Va riconosciuto che una leggera ripresa la si ottenne con l’ascesa dei rottamatori di Matteo Renzi, che aspirava esplicitamente a costruire un 'partito della Nazione'. Il premier-segretario riuscì a stabilire un nuovo record elettorale, con il famoso 40% alle europee del 2014, ma l’exploit non corrispose a un analogo successo nel tesseramento: nel 2015 gli iscritti sono 385 mila e risalgono l’anno successivo a poco più di 400 mila. I numeri comunque reggono, uno zoccolo duro di militanti che non vuole saperne di mollare il partito: con l’avvento della segreteria di Nicola Zingaretti, nel 2019, sono 412 mila. Ma la pandemia dà la botta decisiva. In due anni le tessere crollano di quasi centomila, a 320 mila. Fino ad arrivare ai numeri più che dimezzati attuali, con l’asticella ferma a poco più di 150 mila e che non dovrebbe salire più di tanto.
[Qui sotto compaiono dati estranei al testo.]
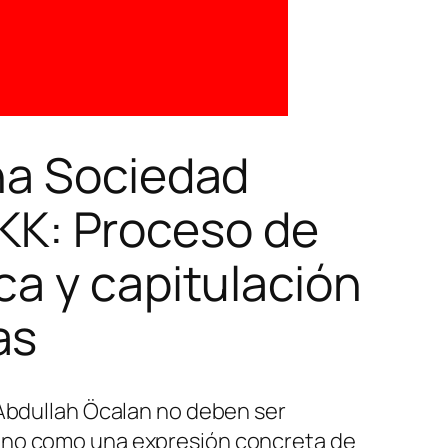
una Sociedad
PKK: Proceso de
ca y capitulación
as
 Abdullah Öcalan no deben ser
sino como una expresión concreta de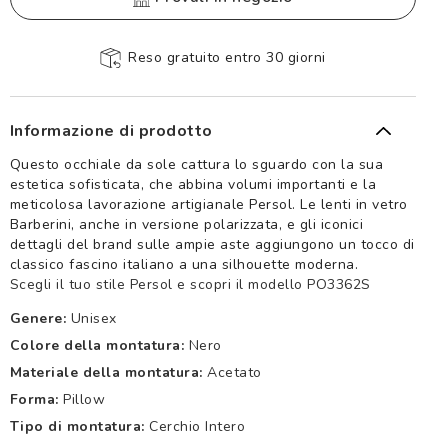
Reso gratuito entro 30 giorni
Informazione di prodotto
Questo occhiale da sole cattura lo sguardo con la sua
estetica sofisticata, che abbina volumi importanti e la
meticolosa lavorazione artigianale Persol. Le lenti in vetro
Barberini, anche in versione polarizzata, e gli iconici
dettagli del brand sulle ampie aste aggiungono un tocco di
classico fascino italiano a una silhouette moderna.
Scegli il tuo stile Persol e scopri il modello PO3362S
Genere:
Unisex
Colore della montatura:
Nero
Materiale della montatura:
Acetato
Forma:
Pillow
Tipo di montatura:
Cerchio Intero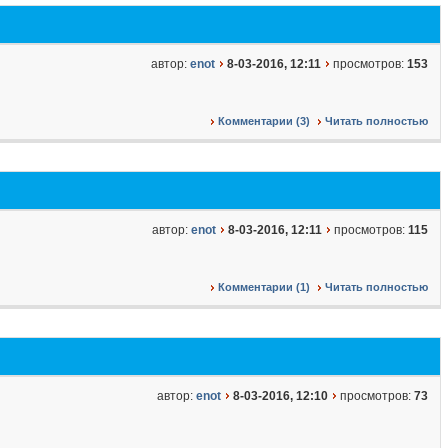
автор:
enot
8-03-2016, 12:11
просмотров:
153
Комментарии (3)
Читать полностью
автор:
enot
8-03-2016, 12:11
просмотров:
115
Комментарии (1)
Читать полностью
автор:
enot
8-03-2016, 12:10
просмотров:
73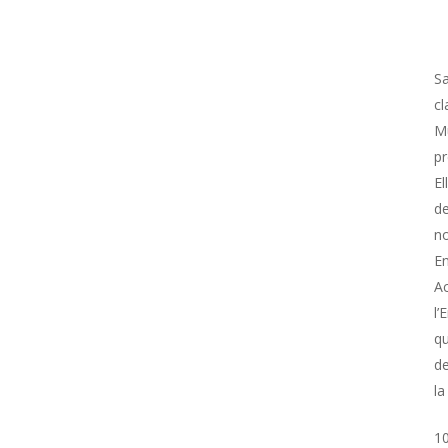
Sa
cl
Mu
pr
El
de
no
En
Ac
l’
qu
de
la
10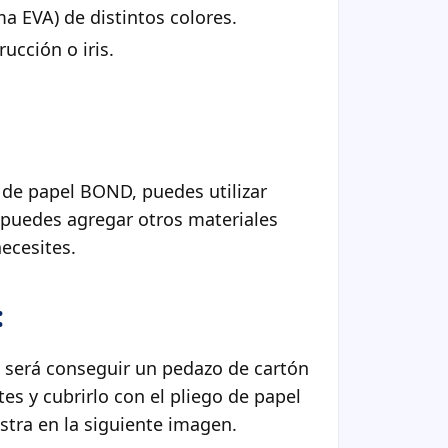
 EVA) de distintos colores.
ucción o iris.
 de papel BOND, puedes utilizar
 puedes agregar otros materiales
ecesites.
:
será conseguir un pedazo de cartón
es y cubrirlo con el pliego de papel
stra en la siguiente imagen.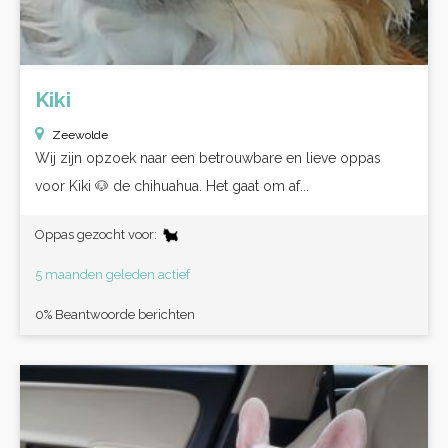
Kiki
Zeewolde
Wij zijn opzoek naar een betrouwbare en lieve oppas
voor Kiki 🐶 de chihuahua. Het gaat om af...
Oppas gezocht voor:
5 maanden geleden actief
0% Beantwoorde berichten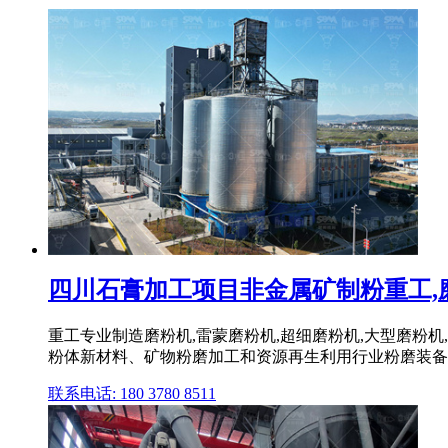
四川石膏加工项目非金属矿制粉重工,磨粉机
重工专业制造磨粉机,雷蒙磨粉机,超细磨粉机,大型磨粉机
粉体新材料、矿物粉磨加工和资源再生利用行业粉磨装备技
联系电话: 180 3780 8511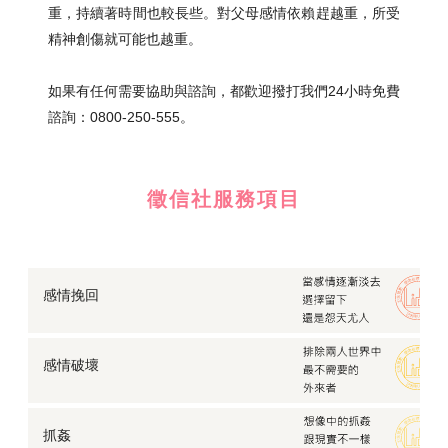
重，持續著時間也較長些。對父母感情依賴趕越重，所受
精神創傷就可能也越重。
如果有任何需要協助與諮詢，都歡迎撥打我們24小時免費
諮詢：0800-250-555。
徵信社服務項目
感情挽回
感情破壞
抓姦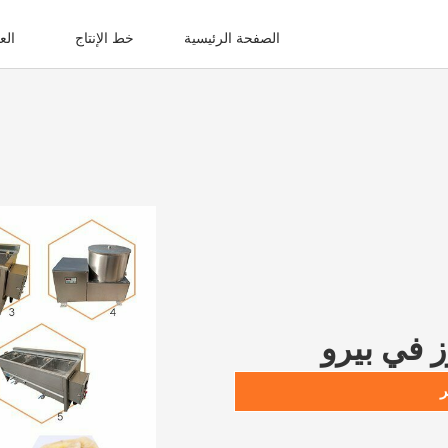
الصفحة الرئيسية
خط الإنتاج
الع
ز في بيرو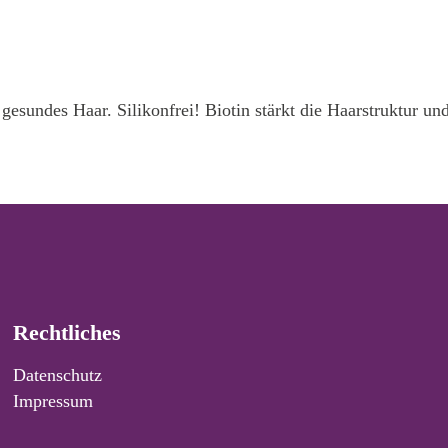
esundes Haar. Silikonfrei! Biotin stärkt die Haarstruktur un
Rechtliches
Datenschutz
Impressum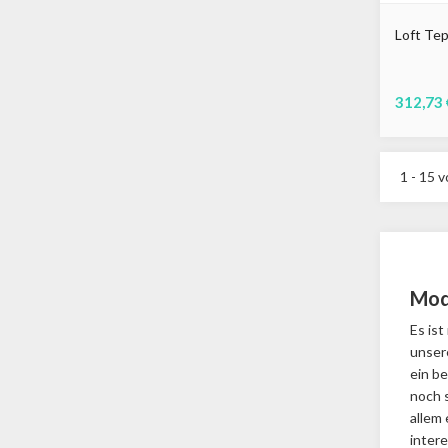
Loft Tep
312,73 
1 - 15 v
Mod
Es is
unsere
ein be
noch s
allem 
intere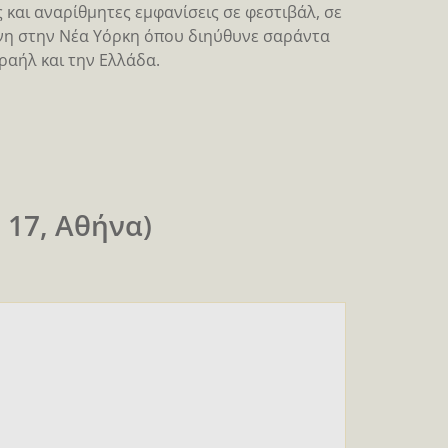
 και αναρίθμητες εμφανίσεις σε φεστιβάλ, σε
ννη στην Νέα Υόρκη όπου διηύθυνε σαράντα
σραήλ και την Ελλάδα.
 17, Aθήνα)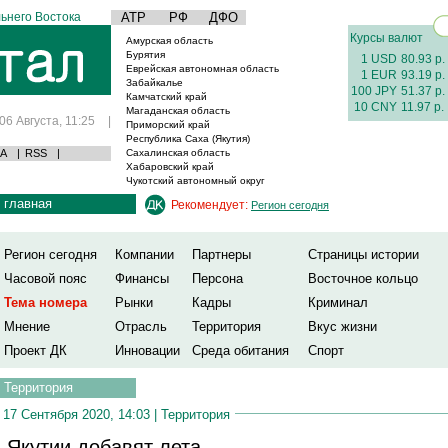
ьнего Востока
АТР
РФ
ДФО
Курсы валют
Амурская область
Бурятия
1 USD
80.93 р.
Еврейская автономная область
1 EUR
93.19 р.
Забайкалье
100 JPY
51.37 р.
Камчатский край
10 CNY
11.97 р.
Магаданская область
06 Августа, 11:25
|
Приморский край
Республика Саха (Якутия)
А
|
RSS
|
Сахалинская область
Хабаровский край
Чукотский автономный округ
главная
Рекомендует:
Регион сегодня
Регион сегодня
Компании
Партнеры
Страницы истории
Часовой пояс
Финансы
Персона
Восточное кольцо
Тема номера
Рынки
Кадры
Криминал
Мнение
Отрасль
Территория
Вкус жизни
Проект ДК
Инновации
Среда обитания
Спорт
Территория
17 Сентября 2020, 14:03 |
Территория
 Якутии добавят лета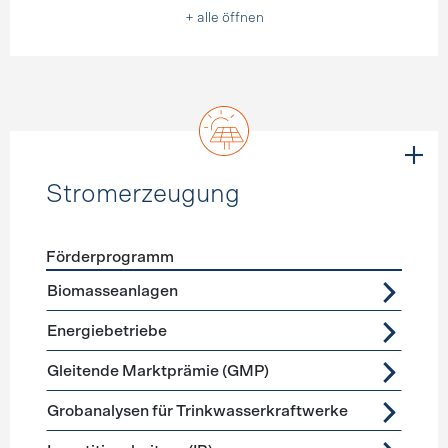
+ alle öffnen
Stromerzeugung
Förderprogramm
Förderprogramme
Stromerzeugung
Biomasseanlagen
Energiebetriebe
Gleitende Marktprämie (GMP)
Grobanalysen für Trinkwasserkraftwerke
Delle due l’una: o con la segreteria di Enrico Letta si è consumata una forte emorragia, oppure i numeri delle precedenti rilevazioni erano “gonfiati”, accusa che spesso circola alla vigilia di ogni congresso, come avvenuto nel 2019 e come ancora prima negli anni dell’epopea renziana.

Per quanto riguarda le primarie, quelle del 2023 saranno l’ottava tornata. Anche qui, però, i numeri testimoniano la crisi graduale della partecipazione: nel 2007, nella sfida che vide contrapposti Veltroni, Rosy Bindi e il giovane Enrico Letta, i numeri erano da record, con oltre tre milioni e mezzo di elettori.

Nel 2009, nella sfida che vede contrapposti Bersani, Dario Franceschini e Ignazio Marino siamo ancora sopra quota tre milioni. Ai due giri di primarie nel biennio 2012-2013 (nel primo Bersani fu riconfermato segretario contro lo sfidante Renzi, nel secondo il sindaco fiorentino sistemò la pratica Gianni Cuperlo e Pippo Civati con facilità) si sfiorano ancora i tre milioni. Il crollo arriverà al tramonto dell’era renziana: nel 2017 Renzi batte Andrea Orlando sfidandolo in una competizione da poco più di un milione e mezzo di elettori. L’anno successivo, alle elezioni del 4 marzo, i dem si schiantano con il 18% e l’addio di Renzi alla segreteria. Nel 2019 le primarie registrano un milione e mezzo di voti, di cui due terzi al governatore del Lazio Zingaretti, nuovo leader. Quattro anni dopo, però, considerato il dimezzamento netto delle tessere, sono in tanti a dubitare sulla capacità di attirare alle urne di partito almeno un milione di elettori. E così le primarie rischiano di rivelarsi, come le ultime elezioni politiche, il più grande flop nella storia pluridecennale dell’intero Pd dalla nascita.